Matching an Amplifier to a Strain Gage or Strain Gage Based Transducer
Matching an amplifier to your strain gage or strain gage based transducer requires a little knowledge about how they relate to each other in terms of their gage factors. Ideally, we want the gage factor of the strain gage based transducer to be equal to the gage factor of the amplifier. With this being the case, we do not have to apply gain, and calibration will be set to the plus and minus full scale range of the transducer. However, you will likely encounter a mismatch between the two. Let’s cover some of the possibilities of how these two can match up. If the gage factor of the transducer is less than that of the amplifier, steps can be followed to determine the full scale limit and selection of the appropriate gain. A procedure for this is covered in the table below. If the gage factor of the transducer is more than that of the amplifier, the transducer will be under utilized because of the amplifier’s inability to amplify the entire range that the transducer is capable of. The same procedure mentioned above can also be applied in this situation.

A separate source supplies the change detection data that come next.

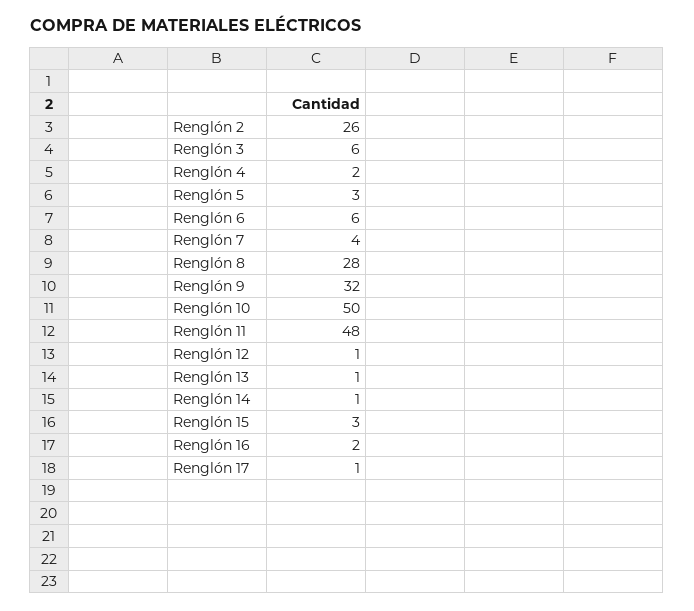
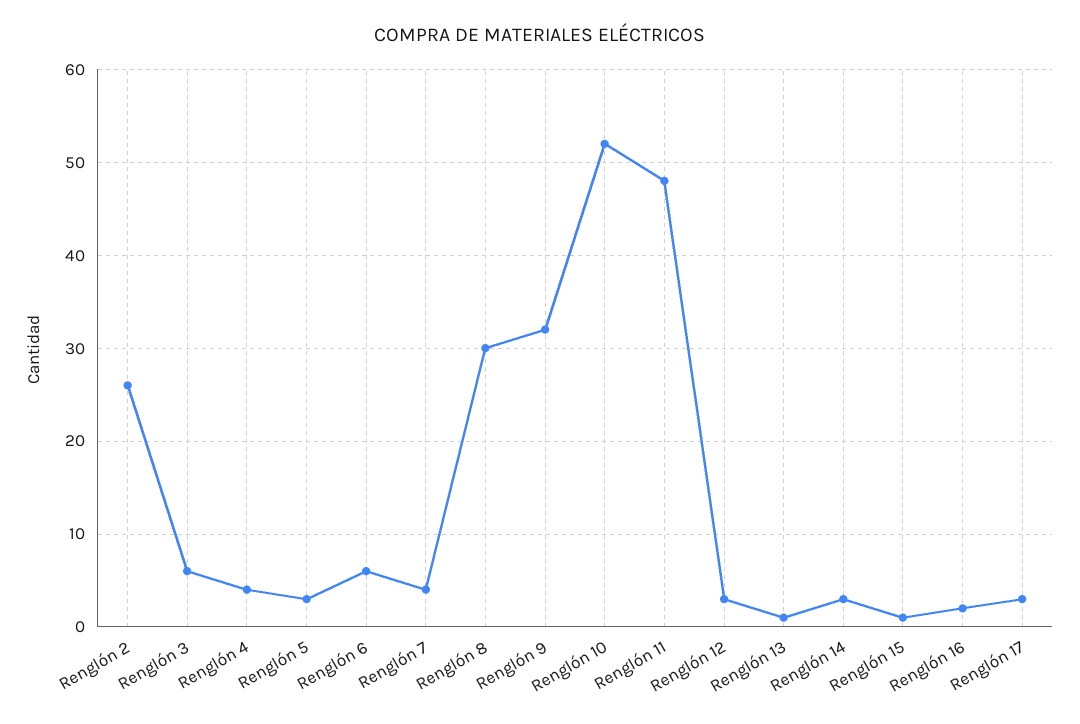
  {
    "Renglón 2": 26,
    "Renglón 3": 6,
-   "Renglón 4": 2,
+   "Renglón 4": 4,
    "Renglón 5": 3,
    "Renglón 6": 6,
    "Renglón 7": 4,
-   "Renglón 8": 28,
+   "Renglón 8": 30,
    "Renglón 9": 32,
-   "Renglón 10": 50,
+   "Renglón 10": 52,
    "Renglón 11": 48,
-   "Renglón 12": 1,
+   "Renglón 12": 3,
    "Renglón 13": 1,
-   "Renglón 14": 1,
+   "Renglón 14": 3,
-   "Renglón 15": 3,
+   "Renglón 15": 1,
    "Renglón 16": 2,
-   "Renglón 17": 1
+   "Renglón 17": 3
  }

Calibrate Any Strain Gage – Based Transducer in 3 Easy Steps
|Definitions||Application Example||Application Example 2|
|GT = Transducer gage factor||GT = 2mV/V||GT = 2.14mV/V|
|GM = Amplifier gage factor||GM = 3mV/V||GM= 3mV/V|
|FT = Full scale of Transducer||FT = 100 PSI||FT = 30,000 microstrain|
|R = Gain Ratio = GT/GM|
|1. Determine R||R = 2/3 = 0.667||R = 2.14/3.00 = 0.7133|
|2. Determine +Full Scale = (FT/R)*||+Full Scale = (100/0.667) = 150 psi||+Full Scale = (30,000/0.7133) = 42,058 microstrain|
|3. Determine a baseline calibration value.†‡||Here the transducer outputs 0 volts at rest.‡||There is no strain at rest, set low calibration to 0.‡|
* In WinDaq/Pro or WinDaq/Pro+, enter this value as the +Full Scale quantity in the Fixed Calibration dialog box (accessed from the Edit menu).
† In WinDaq/Pro or WinDaq/Pro+, enter this value as the Baseline quantity in the Fixed Calibration dialog box (accessed from the Edit menu).
‡ Unbalanced transducers (those with a voltage offset at calibrated zero) may be forced to zero with WinDaq/Pro or WinDaq/Pro+ software by selecting Low Calibration… from the Edit menu, entering zero in the Low Cal Value text box, and clicking OK.